What caused Facebook services to shut down?
On 4 October, the Facebook website, other apps and services of the company, such as WhatsApp and Instagram, went down for about six hours. While many social media and online services end up having some extended periods of downtime once in a while, this was one of the longest downtimes from a big company in the last few years, and one which affected more than one service. As many people depend on those services in order to talk to other people and earn their living, this obviously caused some discontent, which people expressed through platforms such as Twitter, Telegram and Discord, as they aren’t part of Facebook and so remained online.
A lot of theories were thrown around trying to explain what happened, but Facebook only released information on it some time after their services had returned. So, what was the problem?
Border Gateway Protocol
Before we get into that, it’s important to have a bit of a background on how the internet works.
The internet is a very large network, so it’s very easy to get lost in it while trying to find a website to connect to. IP addresses exist to help that, assigning an identification to every device connected to the internet. While for home devices those addresses change with time, for websites and web services they don’t change. And they can also have an address associated with them that’s easier to remember, such as “facebook.com”, which are called “domains”. There are servers which translate those domains to IP addresses, allowing you to connect to the server you’re looking for, and they’re called DNS servers.
However, while the IP address gives you the server you need to reach, how do you reach it?
The internet is basically a huge network of ISPs, which are in turn connected to the web servers that you are trying to reach. In order to reach it, you launch a request from your computer that traverses the maze of ISPs until it gets there.
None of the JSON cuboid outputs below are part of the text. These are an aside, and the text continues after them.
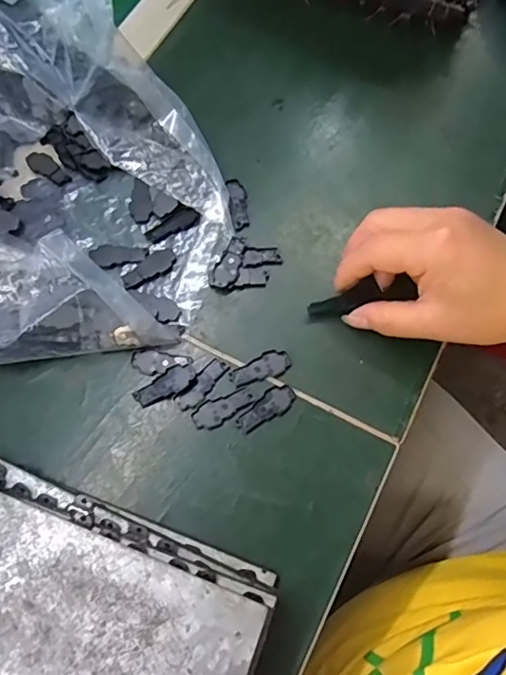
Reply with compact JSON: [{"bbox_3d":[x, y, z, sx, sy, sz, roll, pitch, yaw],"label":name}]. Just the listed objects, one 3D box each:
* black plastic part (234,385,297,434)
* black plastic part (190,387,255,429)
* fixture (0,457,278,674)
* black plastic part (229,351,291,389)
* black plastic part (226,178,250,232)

Your computer always tries to get through the shortest route, and the ISPs help you by laying it out to you, and do so by means of a Border Gateway Protocol (BGP), that is, the protocol that defines what it tells to packets that are on their “border”.
Web servers also have their own BGPs, and these tell you if you reached the right place and if you sent the correct packet using the right protocol, and they also tell the ISPs about their IP so that they can associate the physical location to the IP and guide packets towards it.
So, what happened?
The official reason released by Facebook was that the outage was a result of a faulty network configuration in their routers. While it’s a true reason and enough for the average internet user, it is also very vague.
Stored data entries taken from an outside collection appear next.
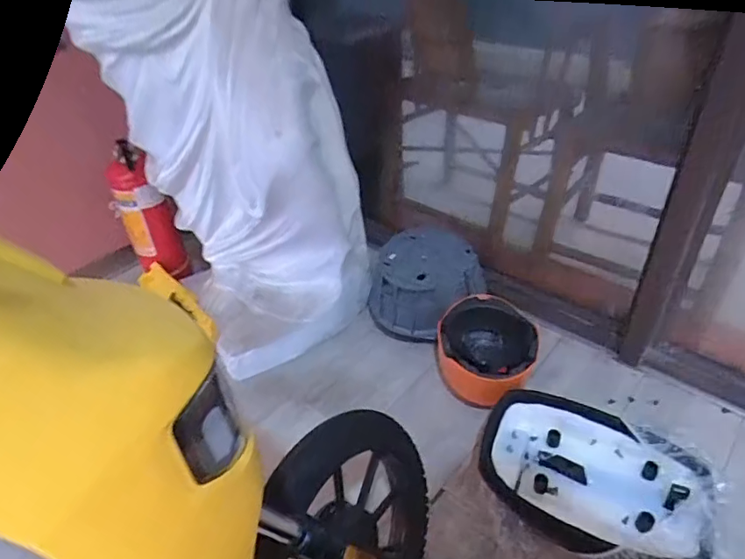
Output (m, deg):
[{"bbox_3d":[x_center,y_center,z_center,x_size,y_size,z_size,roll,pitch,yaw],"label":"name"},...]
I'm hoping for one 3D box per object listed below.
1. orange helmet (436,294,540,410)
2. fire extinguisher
[{"bbox_3d":[0.263,0.166,1.214,0.222,0.168,0.289,8,38,19],"label":"orange helmet"},{"bbox_3d":[-0.593,-0.154,1.370,0.139,0.395,0.117,-20,38,-19],"label":"fire extinguisher"}]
Network specialists theorize that what happened was that someone in the company changed the configuration of Facebook’s BGP to a faulty one, and either the router or the employee did not notice that it had errors, and as a result the BGP stopped working entirely. Consequently, the BGP also stopped announcing the server’s IP to the DNS and ISPs, which in turn led them to think that the server was offline, so they couldn’t route people to it. Consequently, no one could reach the Facebook servers anymore.
It’s likely that that faulty configuration also affected the internal BGP, the BGP which guides computers to other computers inside Facebook’s private network, which also prevented employees from getting into the building, as you may have heard about.
Of course, this will serve as a warning to Facebook and other companies that depend on server reliability that big accidents can still happen. Measures will be taken to ensure that mistakes like these are less likely, such as by increasing checking and security measures before any possibly breaking change, and things will continue as normal.